BEGIN
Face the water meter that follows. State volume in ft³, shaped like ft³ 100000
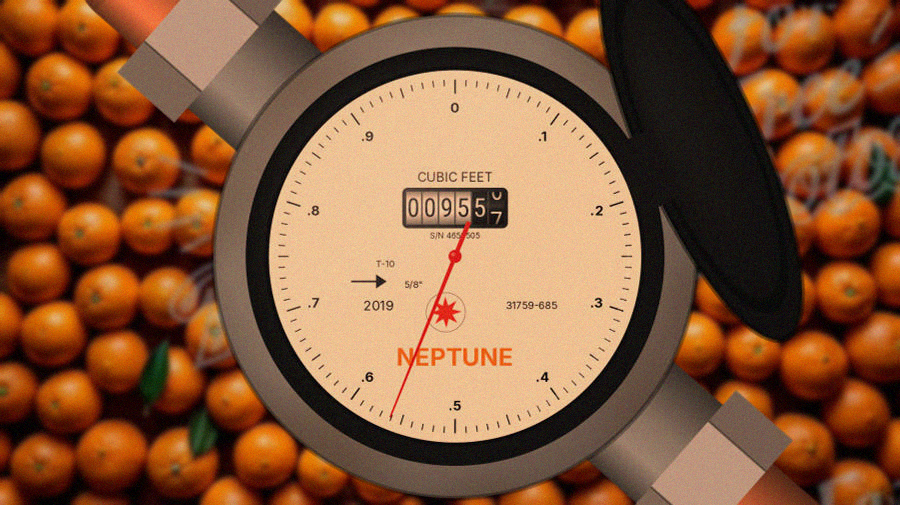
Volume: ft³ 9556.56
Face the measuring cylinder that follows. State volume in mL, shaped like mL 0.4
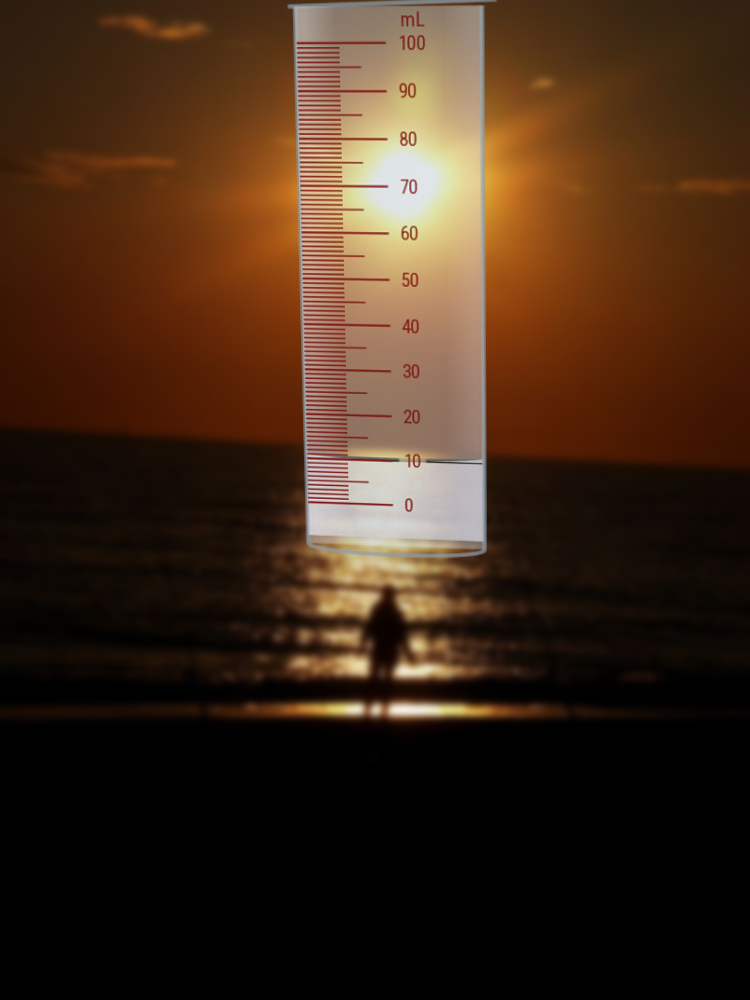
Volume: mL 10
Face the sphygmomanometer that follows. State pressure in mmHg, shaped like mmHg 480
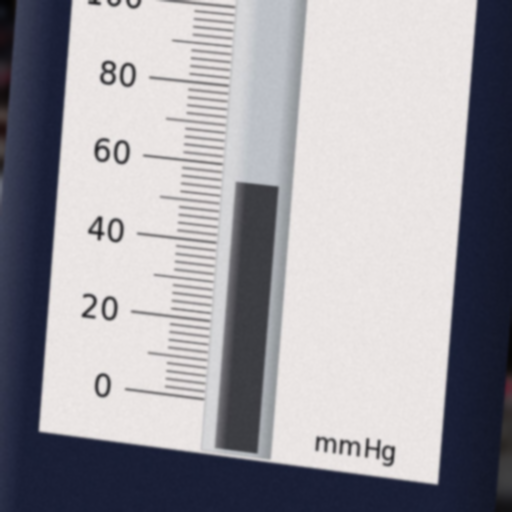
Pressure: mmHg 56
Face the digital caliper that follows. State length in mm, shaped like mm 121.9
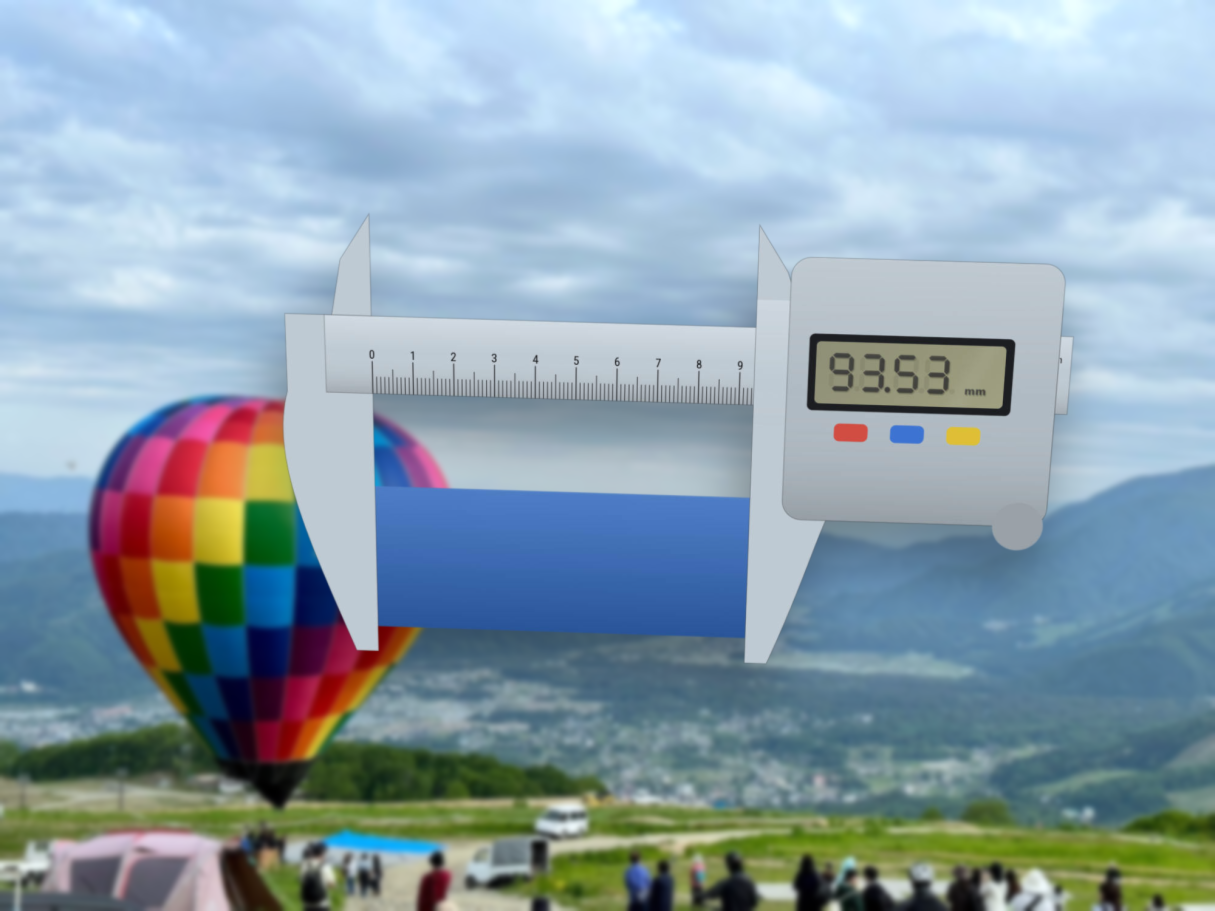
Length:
END
#### Work order
How many of the lines above contain the string "that"? Treat uppercase and lowercase as different, and reply with the number alone.

#### Solution to the exercise
4